何も無理な学校へ行けとは言いません。実績を稼ぎたい為に受かりもしない上位校へ「特攻受験」させるなんてもってのほかだと思います。しかし、実力より下、楽して学年上位が稼げる学校へ進学せよということは、「普通の大人」として、また大切な未来のあるお子さんを預かる身として、私の口からは言えません。
「塾は大抵そういうことを言うんですよ」
という言葉には、きっと嘲笑と蔑みが含まれているように感じます。でも、その言葉はそっくりそのまま学校へお返しします。
「学校の先生は大抵そういうことを言うんですよ」(笑)
どちらが真剣に一人の子の人生を考えているかは、お読みになった方がそれぞれご判断頂ければいいことですし、塾如きが何様のつもりだとおっしゃる方もいるでしょう。それは甘んじて受け入れましょう。しかし、私は学校の先生がどのようなことをお考えなのかも、一端はよーく存じているつもりでいます。何せ、教員の家庭の息子ですから(笑) そして、教員の友人も、教員の仲間も、教員出身の塾長仲間もいますから。一端ですが、分かっているところもあると思っています。
塾なのに、数多くの同窓生が集まる機会があったり、私の家に集まる子達がいたり、一緒に仕事がしたいと大人になってからもやって来たり、人生に迷った時に会いに来てくれたり、若い人生の半分以上の年数塾に通ってくれたり… 世間一般でいう「塾」と桜学舎は全く別物なのかもしれません。普通の塾ではないのかもしれませんし、もしかしたら世間一般ではなかなか理解しがたいコミュニティが出来ているのかもしれません。

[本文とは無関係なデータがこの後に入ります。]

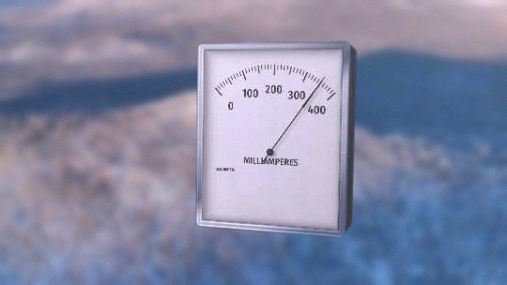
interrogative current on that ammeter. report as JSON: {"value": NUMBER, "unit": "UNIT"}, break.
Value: {"value": 350, "unit": "mA"}
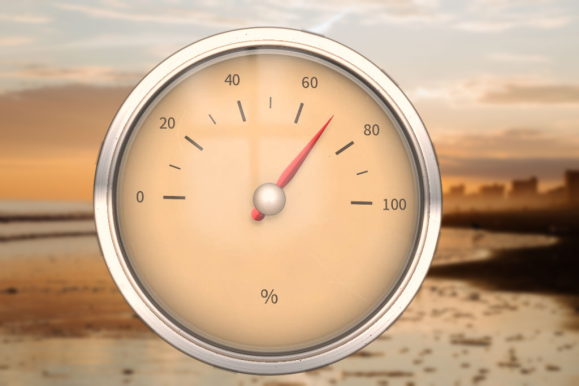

しかし、私に限らず、副塾長、教室長、教務主任、以下スタッフ皆、ごく当たり前の一人の人間として、普通の社会人として、お父さん、お母さんとして、そしてそこらのオッサン、オバサンとして、もし自分の子だったらどうするかという基準で一人一人の人生に向き合っています。「教育してやろう」なんて不遜な態度(最近の言葉で言えば「上から目線」というのでしょうか)で教育者面をしているわけではないのです。よく言うじゃないですが。
「先生と言われるほどの馬鹿でなし」
ね。
入会案内や、チラシなどにも書かせて頂いていますが、
「塾の手柄は要りません」
合格実績は、たまたま頂くだけで結構です。そして「どうだ!桜学舎のおかげで受かったんだぞ!」とは発表しません。「合格おめでとう!」と書いてあります。それが桜学舎の姿勢なのです。是非、桜学舎の姿勢を、ご理解頂けたらと思います。
なお、そういう塾があることを認識して頂いている先生、「同じよう
に考えているんだよ」という先生が多数いらっしゃるのも重々承知しています。ご不快に思う点がおありだったと思います。お詫び申し上げます。ただ、あまりに毎年同じ事例が出て来るので(もっとも、ある程度出処は特定されるのですが…(笑))、ちょっとカチンと来たものですから。
こんなことでカチンとしているようでは、私もまだまだ人生修養が足りないのだと反省はしておりますが…(笑)
これからも、一人一人を大切に、頑張っていこうと改めて思います。